Office Demand in San Diego Unlikely to Rebound in 2024

Low Levels of New Leasing Activity Expected Throughout Year

By Joshua Ohl
CoStar Analytics

January 17, 2024 | 7:31 AM

Last year ended much like it began in San Diego, with low office leasing volume. Leasing activity stumbled at the end of 2023 with only 1.2 million square feet of new leases signed during the fourth quarter. Although that metric could rise following some lingering lease deals pending collection by CoStar research, it represented the lowest quarterly leasing volume in 2023 and could match the lowest level since 2020. Market participants expect that 2024 will be much the same as it was last year.

The average new lease deal shrunk by 16% in 2023 compared to the average new lease signed between 2015 and 2019 in San Diego. Overall leasing activity — as measured by the number of new leases executed — also shrunk by 12%. Notably, there was not a corresponding rise in renewals across the region, and renewals as a percentage of leasing activity was the same as it was between 2015 and 2019.

Tenants are increasingly moving toward efficiency with their space needs, typically rightsizing their occupancy into smaller footprints. That trend is not expected to be disrupted in the coming year.

That rightsizing impulse can be gleaned in leasing activity for the largest spaces, which has largely dried up in the past year. New deals for more than 25,000 square feet accounted for a mere 11% of total leasing volume. In 2022, those deals represented 35% of new leasing volume, and the 4% of leasing volume for spaces above 50,000 square feet fell below 10% of volume for the first time in more than five years.

Smaller tenants and leases have also driven leasing activity in San Diego over the years, but 2023 was the first time in five years that deals for less than 5,000 square feet consumed more than 50% of leasing volume.

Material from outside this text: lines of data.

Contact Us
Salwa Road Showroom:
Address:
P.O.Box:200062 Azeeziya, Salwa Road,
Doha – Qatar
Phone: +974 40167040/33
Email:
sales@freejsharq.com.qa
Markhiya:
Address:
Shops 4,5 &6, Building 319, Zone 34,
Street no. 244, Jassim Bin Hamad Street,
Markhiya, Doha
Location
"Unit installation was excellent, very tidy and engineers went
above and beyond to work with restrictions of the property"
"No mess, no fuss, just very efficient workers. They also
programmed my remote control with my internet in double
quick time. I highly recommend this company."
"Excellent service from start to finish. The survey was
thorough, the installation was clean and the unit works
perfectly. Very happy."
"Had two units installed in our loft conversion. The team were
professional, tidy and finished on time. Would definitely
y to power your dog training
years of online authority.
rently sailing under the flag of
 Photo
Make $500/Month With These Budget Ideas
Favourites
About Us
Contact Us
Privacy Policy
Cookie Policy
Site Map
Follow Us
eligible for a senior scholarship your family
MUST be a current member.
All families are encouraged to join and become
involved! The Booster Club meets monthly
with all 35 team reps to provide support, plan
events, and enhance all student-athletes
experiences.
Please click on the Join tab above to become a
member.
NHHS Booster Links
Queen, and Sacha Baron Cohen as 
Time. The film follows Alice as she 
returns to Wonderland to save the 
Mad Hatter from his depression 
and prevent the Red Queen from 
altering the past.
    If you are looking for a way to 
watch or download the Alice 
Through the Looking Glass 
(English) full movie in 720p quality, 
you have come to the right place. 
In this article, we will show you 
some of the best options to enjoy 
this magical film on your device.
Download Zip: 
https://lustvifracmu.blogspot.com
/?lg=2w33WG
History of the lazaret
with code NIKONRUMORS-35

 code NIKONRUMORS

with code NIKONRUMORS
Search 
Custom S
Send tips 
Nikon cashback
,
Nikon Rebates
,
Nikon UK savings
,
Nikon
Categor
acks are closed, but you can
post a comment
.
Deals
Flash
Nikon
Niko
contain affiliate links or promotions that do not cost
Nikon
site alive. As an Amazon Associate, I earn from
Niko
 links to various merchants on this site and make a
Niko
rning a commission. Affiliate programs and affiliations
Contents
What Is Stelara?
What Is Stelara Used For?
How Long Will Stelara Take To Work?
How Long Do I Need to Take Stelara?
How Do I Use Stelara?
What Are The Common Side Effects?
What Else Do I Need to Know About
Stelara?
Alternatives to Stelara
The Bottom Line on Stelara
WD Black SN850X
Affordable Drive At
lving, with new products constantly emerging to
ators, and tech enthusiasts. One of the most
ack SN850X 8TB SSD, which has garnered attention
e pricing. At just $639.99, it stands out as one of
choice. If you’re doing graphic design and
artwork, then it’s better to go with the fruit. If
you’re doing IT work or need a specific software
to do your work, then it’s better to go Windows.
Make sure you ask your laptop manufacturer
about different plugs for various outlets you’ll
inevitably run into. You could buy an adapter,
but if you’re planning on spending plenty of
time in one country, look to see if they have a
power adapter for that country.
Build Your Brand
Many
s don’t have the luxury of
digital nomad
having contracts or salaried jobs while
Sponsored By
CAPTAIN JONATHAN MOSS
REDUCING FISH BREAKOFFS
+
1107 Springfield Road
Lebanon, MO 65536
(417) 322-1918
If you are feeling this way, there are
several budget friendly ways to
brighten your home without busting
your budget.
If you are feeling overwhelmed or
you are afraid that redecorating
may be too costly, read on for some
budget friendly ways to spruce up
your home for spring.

Some market participants have pointed to prime office nodes such as University Town Center, or UTC, with concern, where Apple had been driving leasing activity with several new leases signed between 2018 and 2022 that likely exceeded 800,000 square feet. At the start of 2024, the firm announced that it was moving more than 100 workers to Texas, a move that could decrease space needs. With Apple seemingly no longer in expansion mode as it stabilizes its local workforce and footprint, there is concern that there are few tenants in search of large requirements that might alter the near-term outlook of softer demand and weakening rent growth. The 212,000-square-foot La Jolla Commons III, for instance, was completed in mid-2023 and remains fully available for lease.

No other area of San Diego is exposed to as much available sublet space as UTC. There’s roughly 550,000 square feet — nearly 6% of existing inventory — available, although it is coming off a peak of more than 600,000 square feet in 2023. Vacancy and availability in the neighborhood have more than doubled since the end of 2019, and softer demand is forecasted to keep the vacancy rate in double digits through 2024.

University Town Center should ultimately recover its lost occupancy given that few areas of the region provide similar drivers of demand: The area is lined with new buildings, boasts unmatched neighborhood amenities, and houses some of San Diego’s core financial, life science and high-tech industries. It might just take a few more quarters for demand to stabilize.